I do not know if these four classes were representative of classroom cultures in the rest of the school. Nothing much was expected of the students beyond textbook and worksheet answers. Most complied. Teachers worked hard at completing their lessons, collecting worksheets, and grading and returning them the next day. That was it.
From my perch in the back of the room in these four classes, I saw that students were largely disengaged from each lesson’s content. While school rules were enforced, the values, rituals, and habits favored the least amount of academic work possible. There were no disciplinary incidents that occurred in any of the four periods; teachers maintained orderly, safe classrooms.
At the end of the fourth period class, I walked down the hall and stopped in and watched a joyous assembly of 11th and 12th grade students honoring athletes who had been chosen as all-stars to play in a U.S. Army-sponsored football game.
And here is where the contradictions I noted in the title of this post between school and classroom cultures occurred. I take it up in the next post.
Thanks you once again for your thought provoking column!
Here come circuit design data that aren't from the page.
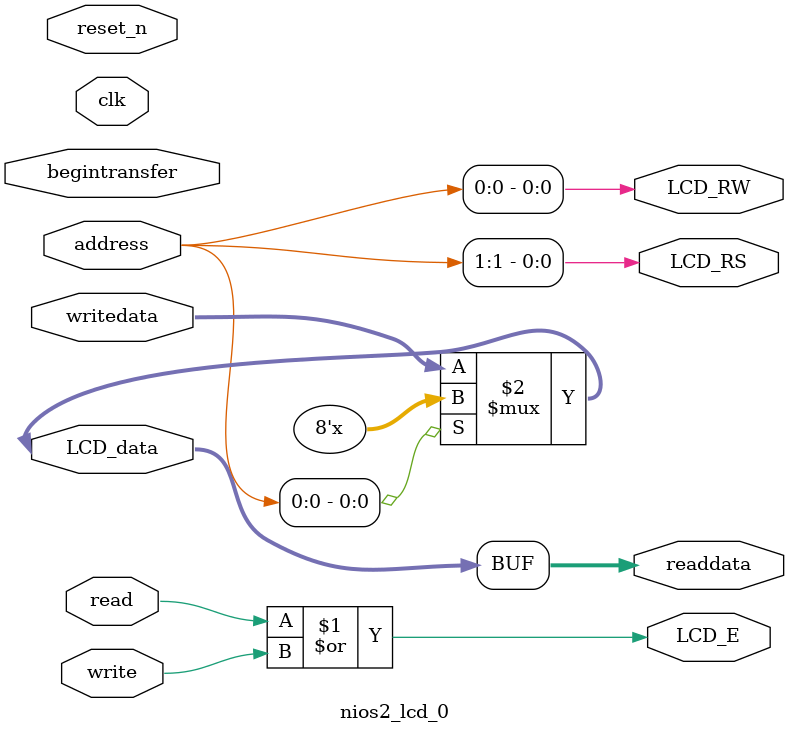
<source format=v>

`timescale 1ns / 1ps
// synthesis translate_on

// turn off superfluous verilog processor warnings 
// altera message_level Level1 
// altera message_off 10034 10035 10036 10037 10230 10240 10030 

module nios2_lcd_0 (
                     // inputs:
                      address,
                      begintransfer,
                      clk,
                      read,
                      reset_n,
                      write,
                      writedata,

                     // outputs:
                      LCD_E,
                      LCD_RS,
                      LCD_RW,
                      LCD_data,
                      readdata
                   )
;

  output           LCD_E;
  output           LCD_RS;
  output           LCD_RW;
  inout   [  7: 0] LCD_data;
  output  [  7: 0] readdata;
  input   [  1: 0] address;
  input            begintransfer;
  input            clk;
  input            read;
  input            reset_n;
  input            write;
  input   [  7: 0] writedata;

  wire             LCD_E;
  wire             LCD_RS;
  wire             LCD_RW;
  wire    [  7: 0] LCD_data;
  wire    [  7: 0] readdata;
  assign LCD_RW = address[0];
  assign LCD_RS = address[1];
  assign LCD_E = read | write;
  assign LCD_data = (address[0]) ? {8{1'bz}} : writedata;
  assign readdata = LCD_data;
  //control_slave, which is an e_avalon_slave

endmodule


</source>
Re todays’s: To what extent, I wonder, is this classroom culture shaped by the accountability culture of testing? Will New York and Massachusetts’s recent decisions to eliminate state testing make an impact on that classroom culture or is the “grammar of schooling” so entrenched that nothing will significantly change? It will be interesting to see how it all unfolds.
Carol Rodgers
For your first question, Carol, it seems to me that accountabilty/testing that began in the 1980s is surely one factor in shaping school and classroom cultures. Now will recent state decisions eliminating testing substantially alter classroom practices? Perhaps to a small degree. But I would not expect major changes since district testing and teacher-made exams/quizzes are so much a part of the “grammar of schooling.” Thanks for taking the time to comment.